Non meno aspri sono i toni del noto campione di scacchi Garry Kasparov che in “Scacco matto allo zar” (Francia 2012), guarda alla Russia d’oggi dalla prospettiva del dissidente pluri arrestato che, pur di contribuire a progettare “una Russia libera, aperta e democratica”, ha accettato di vivere lontano e non vedere l’anziana madre e il figlio, dividendosi tra Usa e Croazia. Lo scacchista non è meno severo con i leader dell’Occidente di quanto non lo sia verso Putin: se questo ha annientato le fragili istituzioni democratiche, incarcerato politici e giornalisti che tentavano di parlare, trasformato petrolio e gas in armi, smantellato un’economia già fragile, creato un sistema di controllo fondato sulla paura, gli altri si sono resi colpevoli di averlo lasciato fare, di averlo avvicinato pensando di blandirlo con le lusinghe del consumismo e della libertà, cose che un despota accetta ma solo per sé e la sua corte di fedelissimi.
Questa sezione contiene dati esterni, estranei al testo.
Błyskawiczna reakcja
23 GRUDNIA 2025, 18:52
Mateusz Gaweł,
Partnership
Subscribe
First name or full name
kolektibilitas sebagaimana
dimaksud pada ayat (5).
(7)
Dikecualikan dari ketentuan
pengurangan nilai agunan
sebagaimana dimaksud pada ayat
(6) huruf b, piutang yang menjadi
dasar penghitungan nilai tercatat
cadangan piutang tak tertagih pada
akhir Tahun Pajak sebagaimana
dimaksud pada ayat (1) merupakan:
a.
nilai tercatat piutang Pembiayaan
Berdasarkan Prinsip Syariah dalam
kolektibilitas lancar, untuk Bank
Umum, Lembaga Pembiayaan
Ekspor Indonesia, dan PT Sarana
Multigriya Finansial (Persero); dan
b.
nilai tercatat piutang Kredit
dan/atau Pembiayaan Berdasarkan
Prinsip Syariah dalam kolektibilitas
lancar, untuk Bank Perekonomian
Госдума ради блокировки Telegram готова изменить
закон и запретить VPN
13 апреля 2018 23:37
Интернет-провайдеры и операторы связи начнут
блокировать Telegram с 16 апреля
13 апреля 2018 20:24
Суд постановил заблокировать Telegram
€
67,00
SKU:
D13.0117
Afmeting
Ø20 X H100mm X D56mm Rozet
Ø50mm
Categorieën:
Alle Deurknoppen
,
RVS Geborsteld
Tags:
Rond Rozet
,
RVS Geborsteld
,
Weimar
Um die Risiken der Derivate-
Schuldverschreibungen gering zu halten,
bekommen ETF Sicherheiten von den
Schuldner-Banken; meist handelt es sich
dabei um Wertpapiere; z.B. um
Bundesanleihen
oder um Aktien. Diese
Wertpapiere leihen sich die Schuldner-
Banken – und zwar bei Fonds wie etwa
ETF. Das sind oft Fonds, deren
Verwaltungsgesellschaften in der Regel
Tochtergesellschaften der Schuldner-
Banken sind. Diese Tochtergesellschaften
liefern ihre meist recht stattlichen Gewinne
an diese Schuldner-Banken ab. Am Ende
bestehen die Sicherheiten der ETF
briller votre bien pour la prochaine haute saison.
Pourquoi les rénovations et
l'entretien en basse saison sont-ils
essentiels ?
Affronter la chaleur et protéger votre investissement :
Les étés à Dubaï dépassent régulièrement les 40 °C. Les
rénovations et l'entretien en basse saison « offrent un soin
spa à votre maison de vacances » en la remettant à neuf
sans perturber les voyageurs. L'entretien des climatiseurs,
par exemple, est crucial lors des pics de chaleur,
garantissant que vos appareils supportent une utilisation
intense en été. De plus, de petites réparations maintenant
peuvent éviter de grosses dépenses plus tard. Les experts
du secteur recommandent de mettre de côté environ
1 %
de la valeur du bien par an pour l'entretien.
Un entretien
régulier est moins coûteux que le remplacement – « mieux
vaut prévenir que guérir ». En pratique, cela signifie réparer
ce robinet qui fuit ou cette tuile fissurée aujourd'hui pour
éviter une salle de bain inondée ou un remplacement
Kasparov ricorda che “fin dal 2005 Putin aveva definito il crollo dell’Urss la peggiore catastrofe geopolitica del XXI secolo” quindi adesso non sta che correndo ai ripari. Con sarcasmo lo fa socio di “un club esclusivo cui sono iscritti anche Saddam Hussein e Slobodan Milosevic: i tre che nella nostra epoca hanno invaso militarmente una nazione confinante”, cosa che non si verificava dai tempi di Hitler e Stalin. Ed ecco allora le guerre in Cecenia, in Georgia, Crimea fino all’Ucraina, che lo portano a dire: “Dare a un dittatore ciò che vuole non lo fermerà dal desiderare ancora di più, anzi al contrario lo convincerà unicamente della debolezza dei suoi avversari (…) e spingerà il suo obiettivo ancora più lontano”.
Oltre alle terre da riconquistare, nel sogno di Putin conta molto anche il mito zarista da ricostruire. Proprio 104 anni fa, il 17 luglio 1918, venivano assassinati a Ekaterinburg Nicola II, l’ultimo zar di Russia, con la moglie e i cinque figli. Nel 2000 la Chiesa Ortodossa li ha canonizzati come “martiri della passione” e nel luogo dove furono uccisi fu costruita una chiesa nota come la “Cattedrale sul sangue”, consacrata nel 2003 alla presenza del presidente russo. Quel presidente era, manco a dirlo, Vladimir Putin.